I focused on CEO pay to refute your argument that IS Healthcare is so overpriced because of staffing.
If that were true the CEO wouldn’t be making roughly 200 times the salary of their average employee and could easily mitigate the problem with less bonus/stock options (which are typically the bulk of their compensation).
Not sure why you’re having issues with the second article. I can get to it just fine with an adblocker and reader mode but you can still get the code argument from the URL and title themselves:
UnitedHealth Group reported $22 billion in 2023 profits including $5.5 billion in the fourth quarter as its portfolio of health insurance and provider services grew by double-digit percentages.
wintermute_oregon@lemm.ee 6 months ago
It doesn’t refute that at all. CEO pay is a fraction of total cost. It isn’t the reason why cost are going up and it’s illogical to come to that conciliation. United health group is an insurance provider. You’re confusing health insurance with medical care. Health insurance does not provide care. They pay the bills.
Their revenue was 370 billion. 22 billion is about 8% profit which is slim.
BobaFuttbucker@reddthat.com 6 months ago
I’m not confusing one for another, this entire exchange I’ve been talking about the industry at large.

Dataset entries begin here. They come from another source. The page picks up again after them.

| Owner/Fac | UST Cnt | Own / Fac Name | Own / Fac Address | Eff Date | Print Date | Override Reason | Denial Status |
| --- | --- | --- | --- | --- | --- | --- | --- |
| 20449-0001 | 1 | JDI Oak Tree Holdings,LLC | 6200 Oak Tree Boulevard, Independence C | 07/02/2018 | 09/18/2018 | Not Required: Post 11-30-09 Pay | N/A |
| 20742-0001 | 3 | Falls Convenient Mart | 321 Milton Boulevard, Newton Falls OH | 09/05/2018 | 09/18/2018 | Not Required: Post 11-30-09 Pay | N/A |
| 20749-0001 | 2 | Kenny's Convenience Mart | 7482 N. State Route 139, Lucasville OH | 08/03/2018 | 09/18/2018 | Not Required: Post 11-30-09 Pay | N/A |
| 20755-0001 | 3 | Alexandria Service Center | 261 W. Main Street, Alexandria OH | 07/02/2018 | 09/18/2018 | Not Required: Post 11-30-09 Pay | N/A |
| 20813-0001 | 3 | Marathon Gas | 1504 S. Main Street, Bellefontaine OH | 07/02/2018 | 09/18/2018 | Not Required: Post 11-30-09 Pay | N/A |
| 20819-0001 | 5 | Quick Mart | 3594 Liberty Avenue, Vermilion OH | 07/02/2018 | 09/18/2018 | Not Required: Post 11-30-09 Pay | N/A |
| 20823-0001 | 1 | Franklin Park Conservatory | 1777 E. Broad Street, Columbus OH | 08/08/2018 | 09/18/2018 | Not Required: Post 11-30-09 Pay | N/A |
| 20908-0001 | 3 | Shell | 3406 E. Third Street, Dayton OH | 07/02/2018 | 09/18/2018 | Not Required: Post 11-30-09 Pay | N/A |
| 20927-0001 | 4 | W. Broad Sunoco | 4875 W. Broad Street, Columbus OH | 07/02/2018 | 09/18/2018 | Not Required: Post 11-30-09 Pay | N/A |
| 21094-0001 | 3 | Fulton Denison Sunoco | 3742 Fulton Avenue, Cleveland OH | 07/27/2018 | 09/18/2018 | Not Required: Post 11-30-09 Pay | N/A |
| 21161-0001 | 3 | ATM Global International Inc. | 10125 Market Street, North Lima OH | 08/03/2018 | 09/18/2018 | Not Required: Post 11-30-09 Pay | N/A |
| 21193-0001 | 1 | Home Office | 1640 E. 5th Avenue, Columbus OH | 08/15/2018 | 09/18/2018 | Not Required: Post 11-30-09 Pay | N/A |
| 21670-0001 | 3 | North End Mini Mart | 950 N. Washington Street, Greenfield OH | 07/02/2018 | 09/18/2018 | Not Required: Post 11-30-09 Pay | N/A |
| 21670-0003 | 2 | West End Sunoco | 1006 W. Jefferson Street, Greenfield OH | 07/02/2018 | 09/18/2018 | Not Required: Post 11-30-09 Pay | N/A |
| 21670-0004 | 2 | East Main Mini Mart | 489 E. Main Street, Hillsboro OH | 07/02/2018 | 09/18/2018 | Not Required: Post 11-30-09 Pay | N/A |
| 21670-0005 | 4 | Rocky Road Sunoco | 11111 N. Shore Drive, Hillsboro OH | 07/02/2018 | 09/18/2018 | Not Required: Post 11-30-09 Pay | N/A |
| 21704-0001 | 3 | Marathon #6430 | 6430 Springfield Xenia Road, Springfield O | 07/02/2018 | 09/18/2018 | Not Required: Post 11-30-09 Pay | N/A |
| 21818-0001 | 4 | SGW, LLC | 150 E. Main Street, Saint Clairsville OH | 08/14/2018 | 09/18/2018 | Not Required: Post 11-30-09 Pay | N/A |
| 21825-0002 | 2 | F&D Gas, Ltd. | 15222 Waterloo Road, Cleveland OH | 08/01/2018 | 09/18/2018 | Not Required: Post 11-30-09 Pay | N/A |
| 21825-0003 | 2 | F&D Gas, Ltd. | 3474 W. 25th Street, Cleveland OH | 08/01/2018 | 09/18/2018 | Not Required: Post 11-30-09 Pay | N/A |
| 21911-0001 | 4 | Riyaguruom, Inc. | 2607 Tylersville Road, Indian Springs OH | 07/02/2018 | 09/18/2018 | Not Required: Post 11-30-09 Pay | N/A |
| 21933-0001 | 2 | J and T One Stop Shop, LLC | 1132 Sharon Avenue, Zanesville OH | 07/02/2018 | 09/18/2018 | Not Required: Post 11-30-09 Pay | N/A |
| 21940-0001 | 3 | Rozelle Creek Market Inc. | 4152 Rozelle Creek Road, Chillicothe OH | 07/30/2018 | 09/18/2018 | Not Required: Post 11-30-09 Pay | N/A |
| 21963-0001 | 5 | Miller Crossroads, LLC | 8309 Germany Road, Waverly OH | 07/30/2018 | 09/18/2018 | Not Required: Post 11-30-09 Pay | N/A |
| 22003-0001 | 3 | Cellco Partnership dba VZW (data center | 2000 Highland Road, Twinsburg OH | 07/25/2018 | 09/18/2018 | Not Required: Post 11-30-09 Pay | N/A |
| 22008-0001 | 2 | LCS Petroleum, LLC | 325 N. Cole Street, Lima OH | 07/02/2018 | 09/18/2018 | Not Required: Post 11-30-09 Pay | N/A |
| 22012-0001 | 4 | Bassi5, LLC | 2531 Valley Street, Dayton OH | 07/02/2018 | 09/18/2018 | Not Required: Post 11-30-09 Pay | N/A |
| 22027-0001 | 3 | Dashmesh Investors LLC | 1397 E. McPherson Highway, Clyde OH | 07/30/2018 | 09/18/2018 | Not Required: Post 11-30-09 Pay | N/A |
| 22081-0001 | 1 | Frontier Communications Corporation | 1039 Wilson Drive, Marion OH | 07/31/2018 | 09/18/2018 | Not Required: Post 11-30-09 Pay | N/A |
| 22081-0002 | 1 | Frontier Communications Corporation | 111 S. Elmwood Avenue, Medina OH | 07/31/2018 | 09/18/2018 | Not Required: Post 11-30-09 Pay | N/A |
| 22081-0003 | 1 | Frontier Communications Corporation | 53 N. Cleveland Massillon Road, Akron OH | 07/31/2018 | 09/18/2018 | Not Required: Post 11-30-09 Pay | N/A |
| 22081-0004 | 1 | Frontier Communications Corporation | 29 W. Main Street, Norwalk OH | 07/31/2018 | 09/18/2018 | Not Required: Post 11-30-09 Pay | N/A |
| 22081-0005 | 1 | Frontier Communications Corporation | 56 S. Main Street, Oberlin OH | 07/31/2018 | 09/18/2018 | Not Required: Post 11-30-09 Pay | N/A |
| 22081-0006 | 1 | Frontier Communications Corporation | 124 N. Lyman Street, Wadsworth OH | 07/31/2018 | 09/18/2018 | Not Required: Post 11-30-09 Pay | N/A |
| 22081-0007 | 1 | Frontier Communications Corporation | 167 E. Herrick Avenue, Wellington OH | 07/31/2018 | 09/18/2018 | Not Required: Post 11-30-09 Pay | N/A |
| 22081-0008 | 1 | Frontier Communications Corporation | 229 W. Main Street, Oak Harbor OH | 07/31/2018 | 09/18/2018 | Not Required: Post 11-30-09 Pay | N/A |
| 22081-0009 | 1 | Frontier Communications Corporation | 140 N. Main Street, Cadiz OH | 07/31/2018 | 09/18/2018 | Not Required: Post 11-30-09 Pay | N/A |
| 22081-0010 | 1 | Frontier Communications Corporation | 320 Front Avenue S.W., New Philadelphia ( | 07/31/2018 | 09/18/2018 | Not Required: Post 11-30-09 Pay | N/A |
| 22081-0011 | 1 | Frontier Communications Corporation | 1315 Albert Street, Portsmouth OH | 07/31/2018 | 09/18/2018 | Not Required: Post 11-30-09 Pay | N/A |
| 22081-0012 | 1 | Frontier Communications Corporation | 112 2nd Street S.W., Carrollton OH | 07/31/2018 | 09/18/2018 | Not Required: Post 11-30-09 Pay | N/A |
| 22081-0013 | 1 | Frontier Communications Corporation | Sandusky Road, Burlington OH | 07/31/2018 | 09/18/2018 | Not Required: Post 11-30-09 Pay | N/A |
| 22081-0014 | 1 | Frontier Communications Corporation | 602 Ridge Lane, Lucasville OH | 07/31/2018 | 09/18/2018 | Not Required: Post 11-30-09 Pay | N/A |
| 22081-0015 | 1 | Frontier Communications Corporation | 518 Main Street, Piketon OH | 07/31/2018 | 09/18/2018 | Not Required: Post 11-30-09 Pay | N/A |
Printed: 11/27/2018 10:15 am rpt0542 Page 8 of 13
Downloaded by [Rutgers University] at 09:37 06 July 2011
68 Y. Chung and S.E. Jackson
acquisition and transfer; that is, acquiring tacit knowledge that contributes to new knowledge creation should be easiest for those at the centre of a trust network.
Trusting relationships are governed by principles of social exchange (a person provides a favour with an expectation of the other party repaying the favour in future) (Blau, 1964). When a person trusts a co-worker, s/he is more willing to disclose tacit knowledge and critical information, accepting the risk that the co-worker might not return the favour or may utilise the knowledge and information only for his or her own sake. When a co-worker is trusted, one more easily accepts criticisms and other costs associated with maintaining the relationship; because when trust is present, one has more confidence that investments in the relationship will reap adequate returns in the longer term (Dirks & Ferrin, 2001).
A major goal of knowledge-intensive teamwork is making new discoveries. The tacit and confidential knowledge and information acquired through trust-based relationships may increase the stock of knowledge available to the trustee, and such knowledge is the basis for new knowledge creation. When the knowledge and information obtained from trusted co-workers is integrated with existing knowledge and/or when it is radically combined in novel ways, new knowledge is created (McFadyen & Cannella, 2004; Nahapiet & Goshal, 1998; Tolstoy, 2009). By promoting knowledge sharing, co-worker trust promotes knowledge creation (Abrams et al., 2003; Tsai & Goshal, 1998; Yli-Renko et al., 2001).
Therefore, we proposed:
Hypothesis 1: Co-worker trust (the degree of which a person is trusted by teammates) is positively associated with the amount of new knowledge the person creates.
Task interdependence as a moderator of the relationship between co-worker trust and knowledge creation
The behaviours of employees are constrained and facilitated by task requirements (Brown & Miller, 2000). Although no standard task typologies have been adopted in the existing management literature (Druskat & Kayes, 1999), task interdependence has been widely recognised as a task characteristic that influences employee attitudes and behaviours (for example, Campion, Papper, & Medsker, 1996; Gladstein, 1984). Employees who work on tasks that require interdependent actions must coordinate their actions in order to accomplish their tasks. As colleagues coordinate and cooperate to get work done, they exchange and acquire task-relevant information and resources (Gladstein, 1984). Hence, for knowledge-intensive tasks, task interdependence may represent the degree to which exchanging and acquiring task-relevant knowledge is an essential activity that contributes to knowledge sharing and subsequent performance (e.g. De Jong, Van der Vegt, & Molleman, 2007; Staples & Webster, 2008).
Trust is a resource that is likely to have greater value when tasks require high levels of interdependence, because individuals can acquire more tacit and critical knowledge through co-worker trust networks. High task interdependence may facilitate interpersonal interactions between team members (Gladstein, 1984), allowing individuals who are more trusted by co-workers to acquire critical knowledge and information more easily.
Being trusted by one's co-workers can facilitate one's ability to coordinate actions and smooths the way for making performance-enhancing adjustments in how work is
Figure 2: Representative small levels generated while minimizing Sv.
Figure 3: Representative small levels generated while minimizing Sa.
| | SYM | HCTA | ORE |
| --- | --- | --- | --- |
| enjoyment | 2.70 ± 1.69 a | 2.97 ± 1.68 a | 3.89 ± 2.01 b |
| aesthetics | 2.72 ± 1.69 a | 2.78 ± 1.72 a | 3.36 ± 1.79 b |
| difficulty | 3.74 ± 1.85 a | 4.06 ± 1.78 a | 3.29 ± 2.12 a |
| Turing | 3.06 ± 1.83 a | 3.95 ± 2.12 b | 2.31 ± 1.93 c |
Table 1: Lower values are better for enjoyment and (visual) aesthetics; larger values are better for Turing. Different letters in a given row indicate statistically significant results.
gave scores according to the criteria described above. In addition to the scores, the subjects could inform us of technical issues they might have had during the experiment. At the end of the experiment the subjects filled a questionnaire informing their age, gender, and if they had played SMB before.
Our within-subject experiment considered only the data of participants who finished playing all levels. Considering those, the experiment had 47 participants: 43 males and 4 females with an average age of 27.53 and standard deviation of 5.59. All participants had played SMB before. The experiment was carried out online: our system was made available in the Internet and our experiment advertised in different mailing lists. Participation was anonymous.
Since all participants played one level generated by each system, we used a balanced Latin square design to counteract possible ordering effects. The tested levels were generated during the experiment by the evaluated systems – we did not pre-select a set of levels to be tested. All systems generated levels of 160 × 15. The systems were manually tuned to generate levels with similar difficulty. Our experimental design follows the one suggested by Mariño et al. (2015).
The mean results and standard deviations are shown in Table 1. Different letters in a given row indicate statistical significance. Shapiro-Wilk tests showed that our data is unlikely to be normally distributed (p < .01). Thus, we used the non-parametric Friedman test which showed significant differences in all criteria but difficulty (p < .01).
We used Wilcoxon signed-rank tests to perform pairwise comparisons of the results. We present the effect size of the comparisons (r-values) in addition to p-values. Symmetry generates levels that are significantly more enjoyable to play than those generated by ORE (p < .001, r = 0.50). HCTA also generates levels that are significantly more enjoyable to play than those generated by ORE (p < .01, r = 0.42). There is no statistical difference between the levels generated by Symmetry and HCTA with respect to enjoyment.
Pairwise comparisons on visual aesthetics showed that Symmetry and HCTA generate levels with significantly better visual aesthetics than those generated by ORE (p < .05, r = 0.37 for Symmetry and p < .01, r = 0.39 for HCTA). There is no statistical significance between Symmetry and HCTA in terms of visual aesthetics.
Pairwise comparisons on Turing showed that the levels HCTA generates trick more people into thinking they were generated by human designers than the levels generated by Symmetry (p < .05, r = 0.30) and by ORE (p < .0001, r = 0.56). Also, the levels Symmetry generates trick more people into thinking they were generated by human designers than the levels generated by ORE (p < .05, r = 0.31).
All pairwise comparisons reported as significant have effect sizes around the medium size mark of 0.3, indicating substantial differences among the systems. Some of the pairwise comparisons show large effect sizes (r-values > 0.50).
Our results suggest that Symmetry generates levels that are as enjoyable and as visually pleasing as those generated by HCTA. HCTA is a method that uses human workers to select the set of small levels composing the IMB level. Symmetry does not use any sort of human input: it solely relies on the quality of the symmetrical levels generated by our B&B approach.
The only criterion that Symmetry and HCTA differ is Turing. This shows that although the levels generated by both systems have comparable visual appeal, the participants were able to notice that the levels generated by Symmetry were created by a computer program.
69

CEO pay was one focus, healthcare wages are another, insurance company profits are something else. It’s all part of the same system that exorbitantly overpriced and very ineffective for the cost.
$370B = $370B from health expenses……paid by the insured (us).
8% profit is still $22B. It may be slim compared to revenue but that’s $22B in profit made from citizens who often aren’t even getting the care they’re paying for.
penncapital-star.com/…/americans-suffer-when-heal…
Quantifying a qualitative product inevitably leads to a deterioration of the quality of the product.
wintermute_oregon@lemm.ee 6 months ago
And what is your solution ? You just want to eliminate health insurance ?
BobaFuttbucker@reddthat.com 6 months ago
No, I think we should limit the cost of drugs based solely on cost to manufacture and distribute, and pay those operational costs.
I think we should expect to receive healthcare from medical professionals and pay them for their time and operational costs.
I think private health insurance existing as an optional, supplemental option is a step in the correct direction.
I think profiting off such a system is parasitic to out wellbeing and detrimental to the betterment of society.
Ultimately we need to look at healthcare and education as an investment in our country’s well-being.
A population that is healthy, educated and safe is a population that can fight better and innovate more. A country that fails to produce an effective population is not a successful country for long.